« La montée de l’extrémisme violent comme menace sur l’État, la cohésion sociale, les droits et libertés », c’est le thème de la 2ème édition du colloque international qui réunit, pendant quatre jours à Bamako, écrivains, journalistes et communicateurs traditionnels. Nous avons rencontré, en marge de ce colloque, M. Boubacar Ba, Juriste, spécialiste en résolution des conflits. Il revient sur les grandes lignes de sa communication sur « le centre du Mali face aux tensions communautaires et au défi djihadiste ».
Sahelien.com : Après le nord, les regards se tournent vers le centre du Mali. Qu’est ce qui explique l’intensification des attaques dans cette région?
Boubacar Ba : Il y a une émergence d’acteurs nouveaux qui sont constitués de groupes armés, de rebelles, des milices d’autodéfense. Ces groupes sont l’émanation des populations. Ce ne sont pas des étrangers, ils sont issus du terroir. A l’Est du delta central, dans la zone qu’on appelle le Senomango, c’est-à-dire Douentza, Koro et Bankass, il y a des groupes qui sont issus du milieu pastoral qui ont des connivences avec les groupes terroristes comme le MUJAO et le Front de libération du Macina. Ils utilisent les conflits locaux pour développer des revendications. En l’absence de l’Etat, des élus, de l’administration, ce sont eux qui contrôlent les ressources naturelles. Aujourd’hui, il y a une question de relation de pouvoir qui se pose entre les structures traditionnelles anciennement établies et ces acteurs émergents qui veulent aussi avoir leur mot à dire dans la gestion des relations sociales, dans la gestion du pouvoir local, dans la gestion des ressources naturelles. C’est valable à l’Ouest du delta central, notamment dans le cercle de Ténenkou où, il y a eu un conflit entre agriculteurs et éleveurs. L’enjeu, c’est le contrôle des territoires, des ressources et du pouvoir local.
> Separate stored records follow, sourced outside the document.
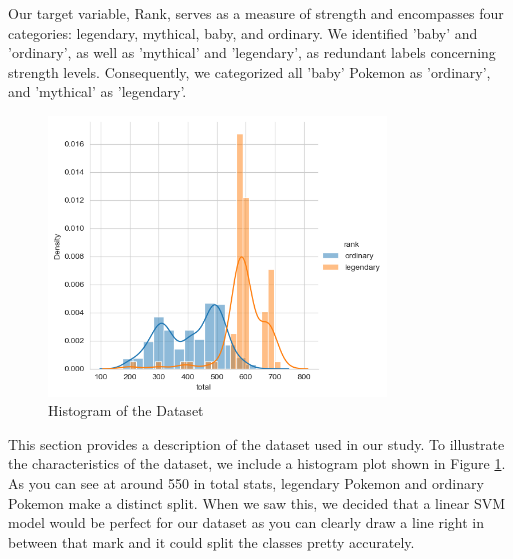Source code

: \documentclass[11pt, letterpaper]{report}
\begin{document}
Our target variable, Rank, serves as a measure of strength and encompasses four categories: legendary, mythical, baby, and ordinary. We identified 'baby' and 'ordinary', as well as 'mythical' and 'legendary', as redundant labels concerning strength levels. Consequently, we categorized all 'baby' Pokemon as 'ordinary', and 'mythical' as 'legendary'.
    \begin{figure}[H]
        \centering
        \includegraphics[width=0.8\textwidth]{histplot.png} %
        \caption{Histogram of the Dataset}
        \label{fig:dataset-hist}
    \end{figure}
  This section provides a description of the dataset used in our study. To illustrate the characteristics of the dataset, we include a histogram plot shown in Figure \ref{fig:dataset-hist}. As you can see at around 550 in total stats, legendary Pokemon and ordinary Pokemon make a distinct split. When we saw this, we decided that a linear SVM model would be perfect for our dataset as you can clearly draw a line right in between that mark and it could split the classes pretty accurately. 
\end{document}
Sahelien.com : Au cours de votre exposé vous avez évoqué la question d’identité locale, pouvez-vous nous en dire davantage ?
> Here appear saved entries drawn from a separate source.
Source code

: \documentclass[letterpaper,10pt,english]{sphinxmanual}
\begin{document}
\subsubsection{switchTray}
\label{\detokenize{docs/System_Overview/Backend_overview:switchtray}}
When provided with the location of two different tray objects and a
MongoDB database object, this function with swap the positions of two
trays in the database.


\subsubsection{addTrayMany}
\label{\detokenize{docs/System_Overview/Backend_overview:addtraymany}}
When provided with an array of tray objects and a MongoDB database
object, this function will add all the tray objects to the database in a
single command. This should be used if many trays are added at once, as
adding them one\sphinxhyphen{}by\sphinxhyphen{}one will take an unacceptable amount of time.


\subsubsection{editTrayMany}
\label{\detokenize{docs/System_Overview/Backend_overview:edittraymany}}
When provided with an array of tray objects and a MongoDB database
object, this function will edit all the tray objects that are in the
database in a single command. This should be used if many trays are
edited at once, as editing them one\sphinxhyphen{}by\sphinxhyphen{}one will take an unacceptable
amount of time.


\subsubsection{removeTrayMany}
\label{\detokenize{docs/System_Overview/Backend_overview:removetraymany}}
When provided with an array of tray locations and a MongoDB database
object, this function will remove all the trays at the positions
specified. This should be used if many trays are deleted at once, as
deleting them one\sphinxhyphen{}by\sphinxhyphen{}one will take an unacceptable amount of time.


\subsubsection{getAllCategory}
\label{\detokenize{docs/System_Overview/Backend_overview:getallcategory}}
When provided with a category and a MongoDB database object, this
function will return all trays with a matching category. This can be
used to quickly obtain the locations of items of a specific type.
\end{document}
Boubacar Ba : Pour que ces groupes puissent s’installer, ils déstabilisent le système en s’appuyant sur les conflits, mais aussi en montrant à ces populations qu’elles n’ont plus de repère aujourd’hui. Ils fragilisent la société et disent aux gens qu’ils n’ont pas de recours et qu’ils sont les seuls, puisque l’Etat n’est pas là. Ils amènent une autre identité que nous, nous ne comprenons pas. Cette identité est basée sur la violence et sur les milices d’autodéfense. Cela amène une sorte d’extrémisme violent qui bloque tout. C’est cette identité qui est menacée, cette absence de démocratie, d’état de droit.
Sahelien.com : Que pensez-vous de la décision, il y a quelques jours, de l’Alliance nationale pour la sauvegarde de l’identité peule et la restauration de la justice (ANSIPRJ), de déposer les armes ?
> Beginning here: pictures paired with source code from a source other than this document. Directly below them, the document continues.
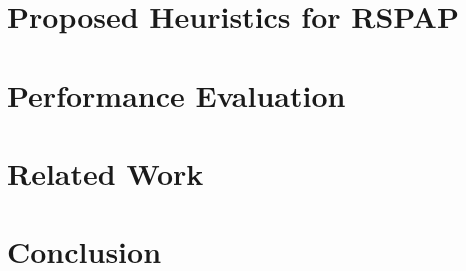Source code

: \documentclass[journal,cspaper,compsoc]{IEEEtran}
\begin{document}
\section{Proposed Heuristics for RSPAP}\label{sec:heuristics}


\section{Performance Evaluation}\label{sec:evaluation}

\section{Related Work}\label{sec:related}


\section{Conclusion}\label{sec:conclusion}



\end{document}
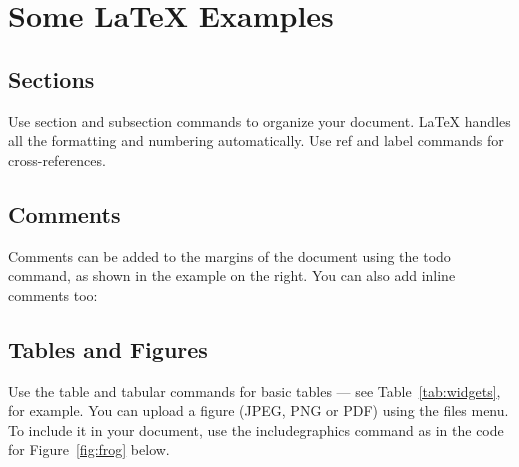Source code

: \documentclass[12pt]{article}
\begin{document}
		\section{Some \LaTeX{} Examples}
		\label{sec:examples}
		
		\subsection{Sections}
		
		Use section and subsection commands to organize your document. \LaTeX{} handles all the formatting and numbering automatically. Use ref and label commands for cross-references.
		
		\subsection{Comments}
		
		Comments can be added to the margins of the document using the  todo command, as shown in the example on the right. You can also add inline comments too:
		
		
		\subsection{Tables and Figures}
		
		Use the table and tabular commands for basic tables --- see Table~\ref{tab:widgets}, for example. You can upload a figure (JPEG, PNG or PDF) using the files menu. To include it in your document, use the includegraphics command as in the code for Figure~\ref{fig:frog} below.
		
		
		
\end{document}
Boubacar Ba : Il va falloir approfondir la réflexion. Il faut voir quel est l’ancrage réel de ce groupe armé. En avril dernier, il y a un autre groupe présent au centre et un peu à l’ouest du delta qui a déposé les armes. Il faudra analyser en profondeur le contenu de la déclaration et de leur engagement parce que nous sommes dans un processus de DDR (Désarmement Démobilisation Réinsertion) qui s’annonce. Est-ce que c’est des positionnements par rapport au DDR ? Est-ce qu’il y a réellement une volonté politique de déposer les armes ? Je ne pourrai confirmer sans analyse approfondie. Et puis, il faut une étude sur le terrain pour comprendre quels sont leurs modes opératoires, leur ancrage communautaire ou social, et leur capacité à être en mutation en intégrant un système normal à travers le DDR.
Sahelien.com : Que proposez-vous pour sortir de cette situation?
Boubacar Ba : Dans un premier temps, il va falloir identifier les foyers d’évolution de ces groupes-là. Il faut bien les localiser, voir quelles sont leurs caractéristiques. Il y a parmi eux, des groupes d’autodéfense communautaires, des groupes dits djihadistes. Il va falloir les répertorier, voir leur lien avec les acteurs du nord qui les influence, même les acteurs internationaux. Le lien entre le groupe état islamique qui commence à prendre corps dans le pays et Aqmi qui est au nord. Il faudra bien les identifier pour voir quel type de processus permettra de continuer à discuter avec leurs représentants. Il faut aussi voir la possibilité d’extraire les jeunes de ces groupes, parce que c’est là le danger. Ensuite, il faut répondre par un projet communautaire très fort, par une forte sensibilisation des acteurs sur le terrain, par une conscientisation au niveau national avec les élites locales, les gouvernants ainsi que la société civile qui doit s’activer pour trouver des solutions.